# [PROVIDED DATA]

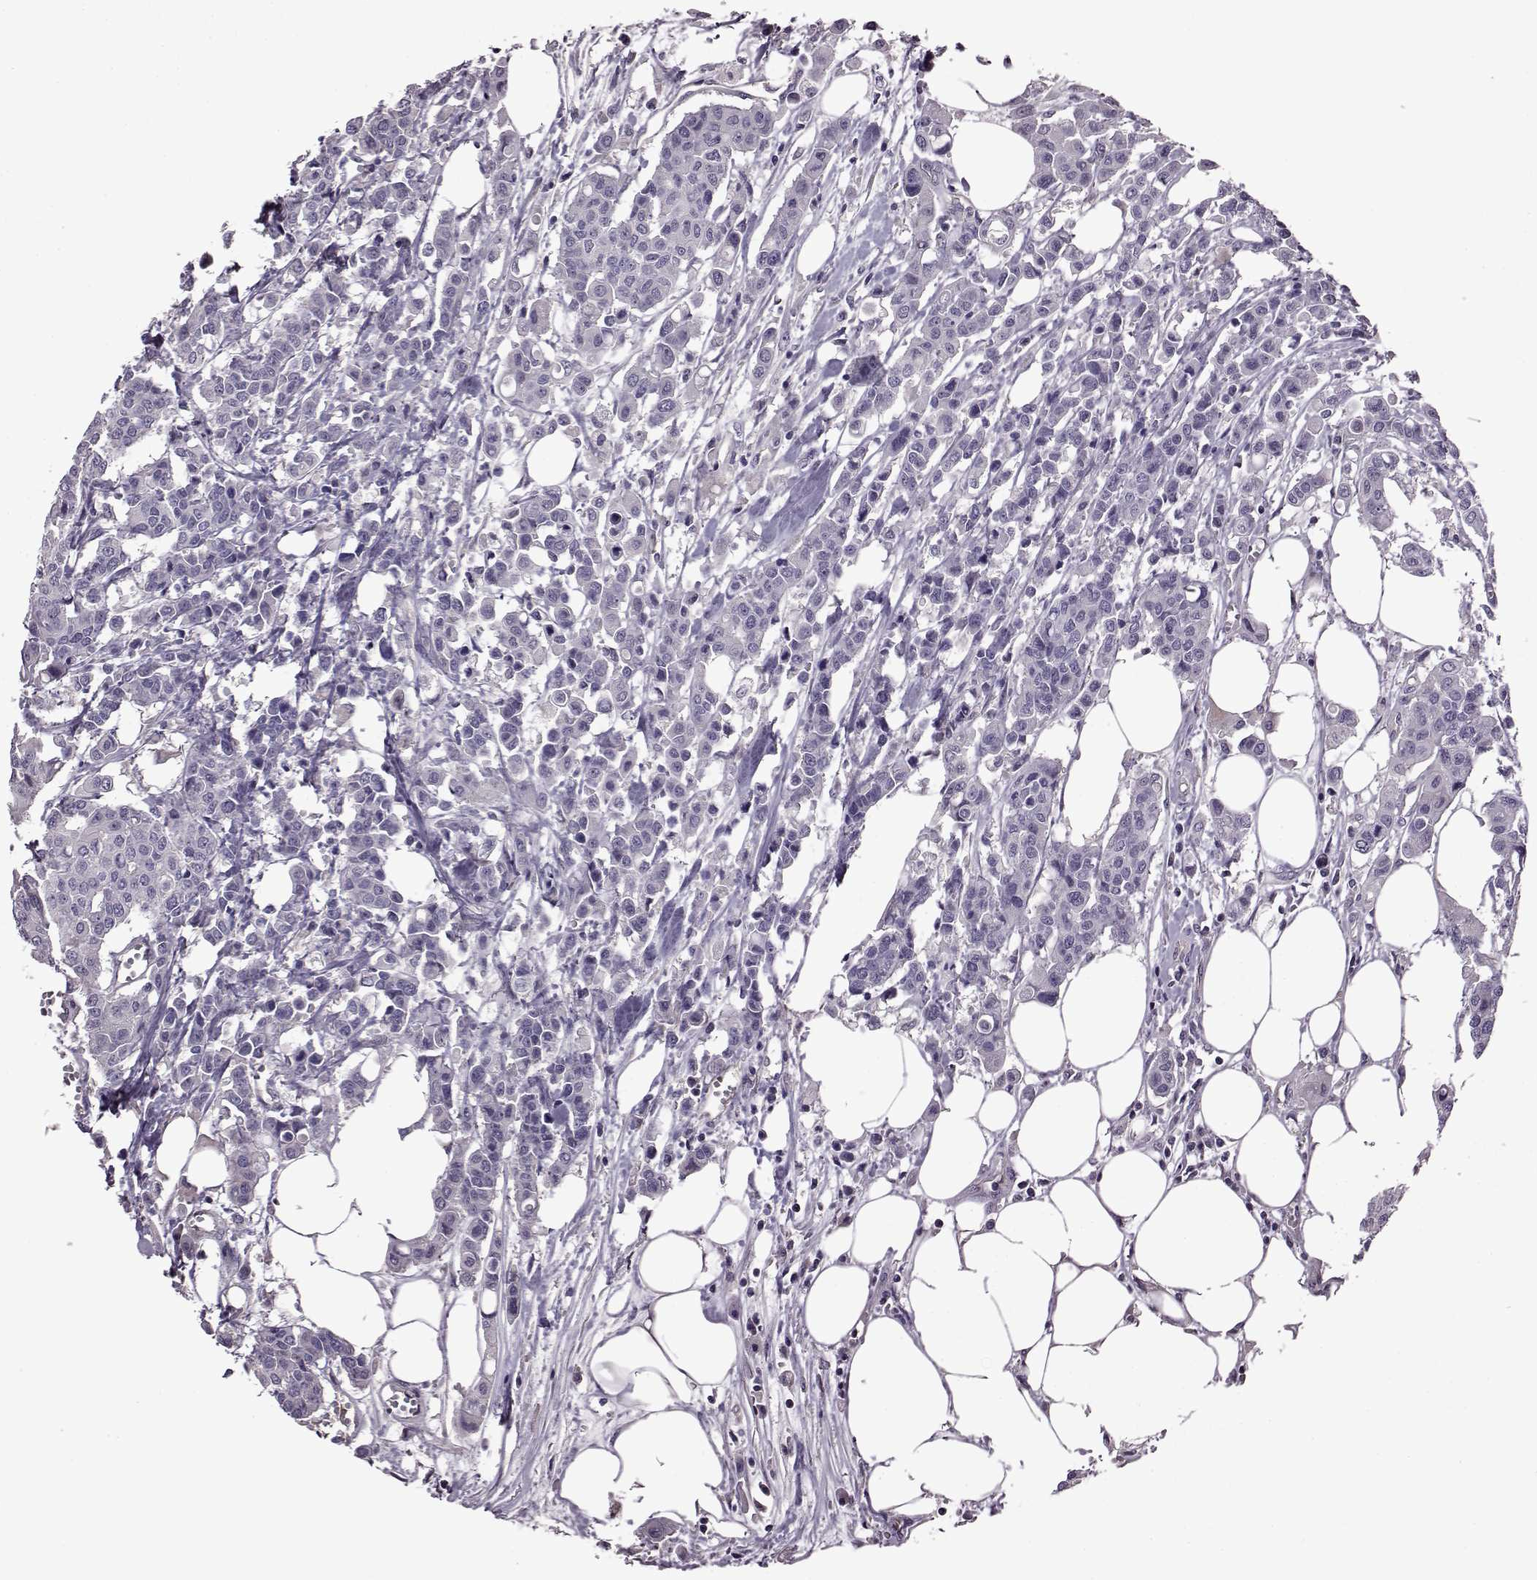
{"staining": {"intensity": "negative", "quantity": "none", "location": "none"}, "tissue": "carcinoid", "cell_type": "Tumor cells", "image_type": "cancer", "snomed": [{"axis": "morphology", "description": "Carcinoid, malignant, NOS"}, {"axis": "topography", "description": "Colon"}], "caption": "This image is of carcinoid stained with IHC to label a protein in brown with the nuclei are counter-stained blue. There is no staining in tumor cells. (DAB (3,3'-diaminobenzidine) immunohistochemistry (IHC) with hematoxylin counter stain).", "gene": "EDDM3B", "patient": {"sex": "male", "age": 81}}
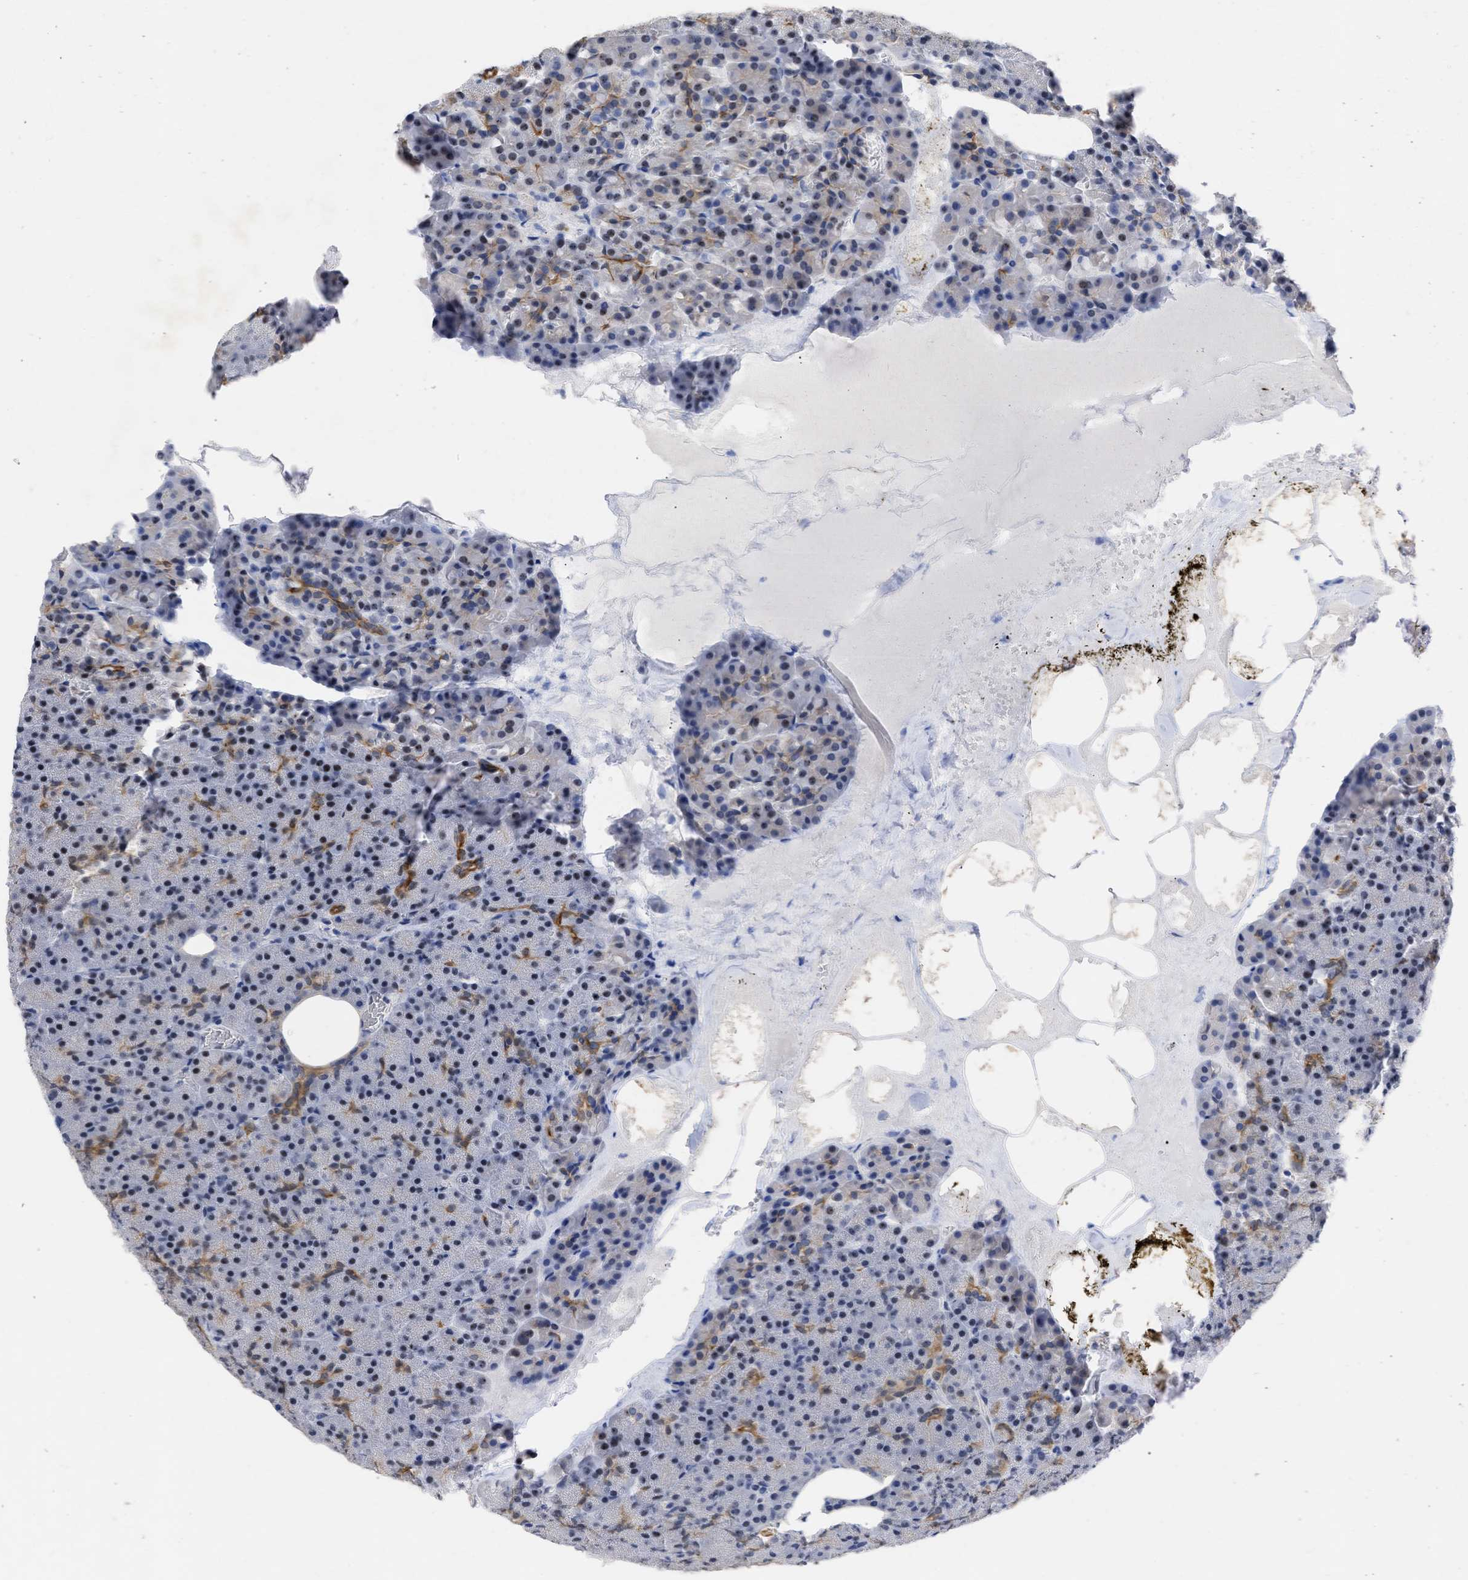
{"staining": {"intensity": "moderate", "quantity": "25%-75%", "location": "cytoplasmic/membranous,nuclear"}, "tissue": "pancreas", "cell_type": "Exocrine glandular cells", "image_type": "normal", "snomed": [{"axis": "morphology", "description": "Normal tissue, NOS"}, {"axis": "morphology", "description": "Carcinoid, malignant, NOS"}, {"axis": "topography", "description": "Pancreas"}], "caption": "Exocrine glandular cells exhibit moderate cytoplasmic/membranous,nuclear staining in approximately 25%-75% of cells in normal pancreas.", "gene": "DDX41", "patient": {"sex": "female", "age": 35}}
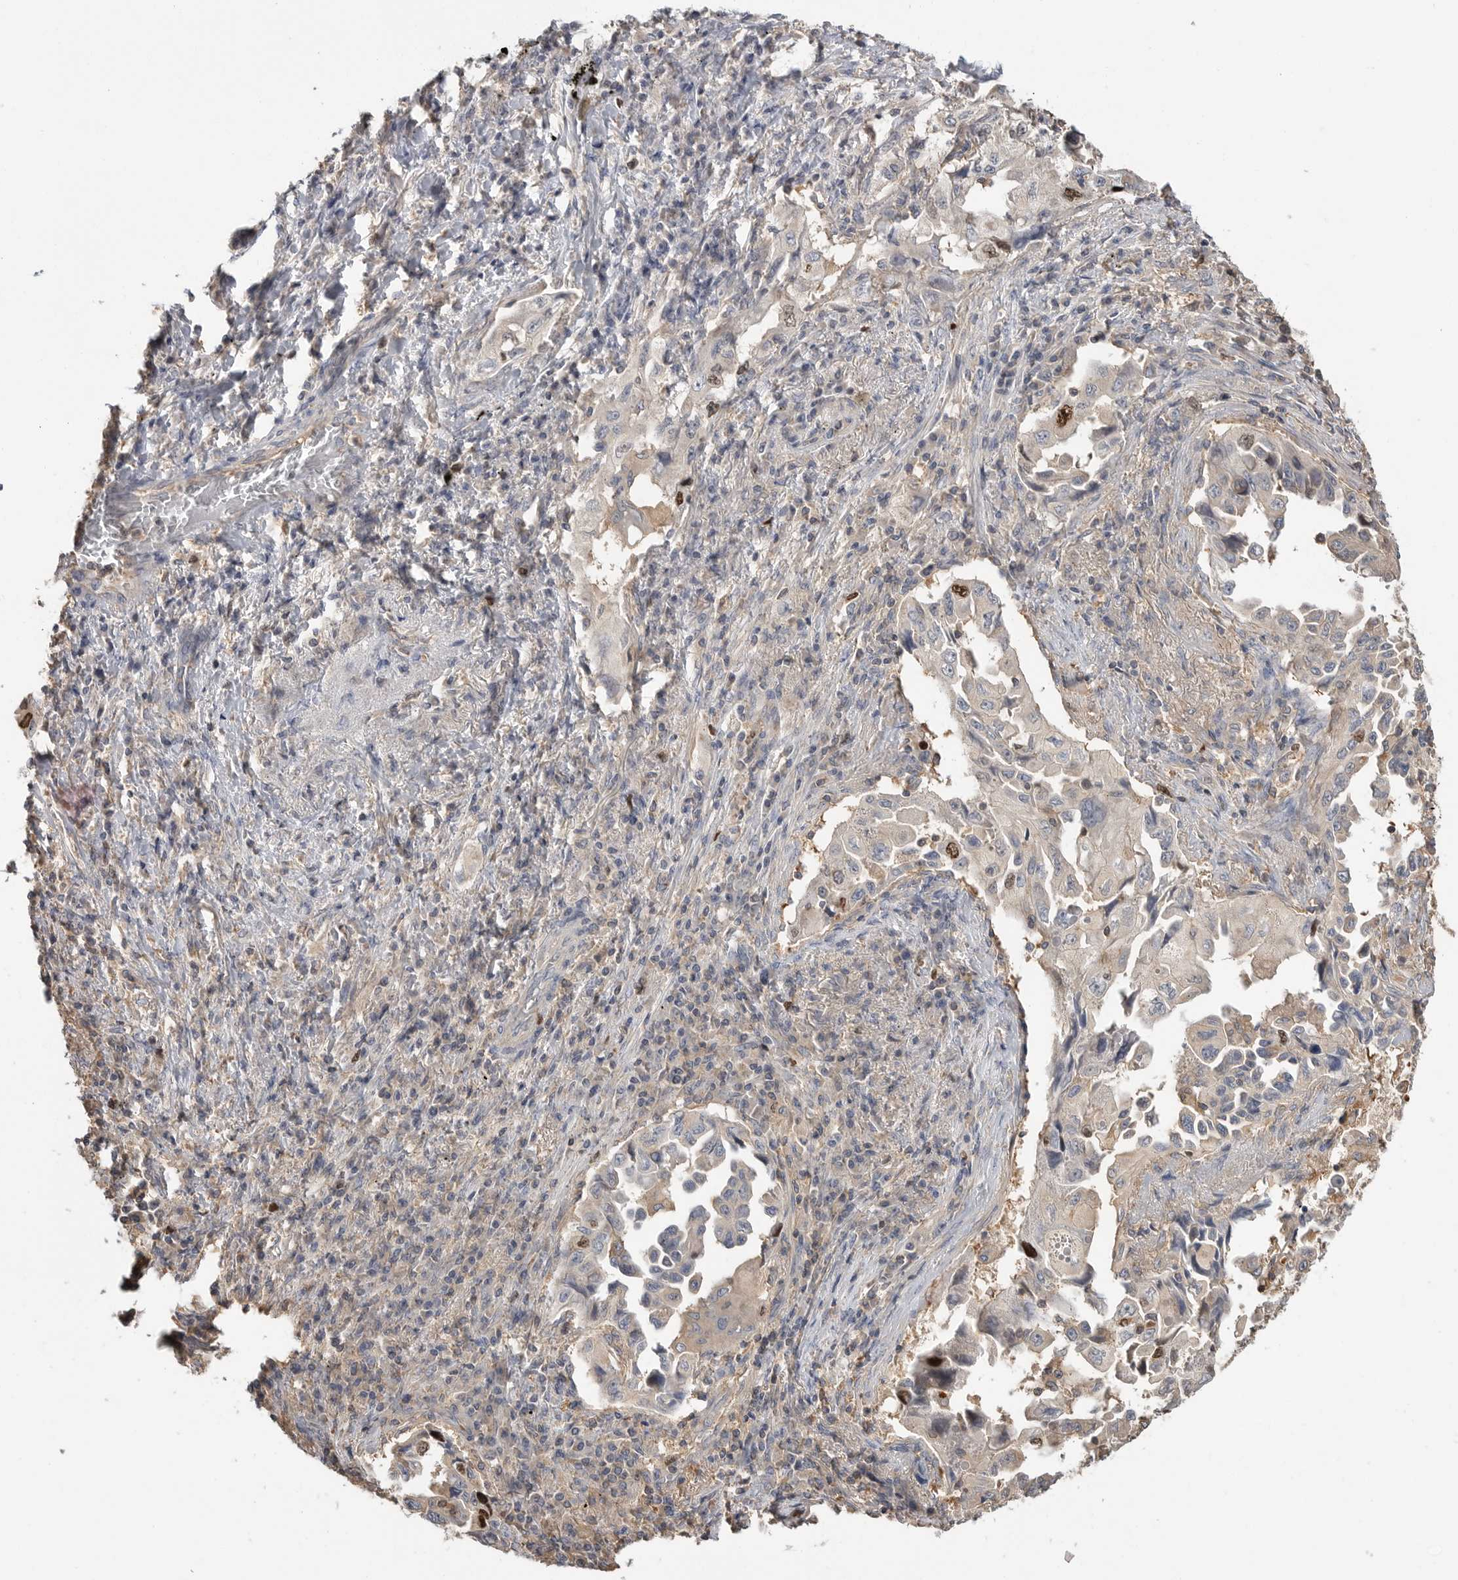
{"staining": {"intensity": "strong", "quantity": "<25%", "location": "nuclear"}, "tissue": "lung cancer", "cell_type": "Tumor cells", "image_type": "cancer", "snomed": [{"axis": "morphology", "description": "Adenocarcinoma, NOS"}, {"axis": "topography", "description": "Lung"}], "caption": "There is medium levels of strong nuclear staining in tumor cells of lung adenocarcinoma, as demonstrated by immunohistochemical staining (brown color).", "gene": "TOP2A", "patient": {"sex": "female", "age": 51}}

# [EXERCISE]
All of the material above should be output exactly, with the pictures left behind.

# [OUTPUT FOR THIS EXERCISE]
{"staining": {"intensity": "negative", "quantity": "none", "location": "none"}, "tissue": "carcinoid", "cell_type": "Tumor cells", "image_type": "cancer", "snomed": [{"axis": "morphology", "description": "Carcinoid, malignant, NOS"}, {"axis": "topography", "description": "Colon"}], "caption": "This image is of carcinoid stained with IHC to label a protein in brown with the nuclei are counter-stained blue. There is no staining in tumor cells. (DAB (3,3'-diaminobenzidine) immunohistochemistry (IHC) with hematoxylin counter stain).", "gene": "EDDM3B", "patient": {"sex": "male", "age": 81}}
{"staining": {"intensity": "moderate", "quantity": "25%-75%", "location": "cytoplasmic/membranous,nuclear"}, "tissue": "pancreas", "cell_type": "Exocrine glandular cells", "image_type": "normal", "snomed": [{"axis": "morphology", "description": "Normal tissue, NOS"}, {"axis": "morphology", "description": "Carcinoid, malignant, NOS"}, {"axis": "topography", "description": "Pancreas"}], "caption": "Exocrine glandular cells exhibit moderate cytoplasmic/membranous,nuclear staining in approximately 25%-75% of cells in normal pancreas.", "gene": "DDX41", "patient": {"sex": "female", "age": 35}}
{"staining": {"intensity": "strong", "quantity": "<25%", "location": "nuclear"}, "tissue": "lung cancer", "cell_type": "Tumor cells", "image_type": "cancer", "snomed": [{"axis": "morphology", "description": "Adenocarcinoma, NOS"}, {"axis": "topography", "description": "Lung"}], "caption": "There is medium levels of strong nuclear staining in tumor cells of lung adenocarcinoma, as demonstrated by immunohistochemical staining (brown color).", "gene": "TOP2A", "patient": {"sex": "female", "age": 51}}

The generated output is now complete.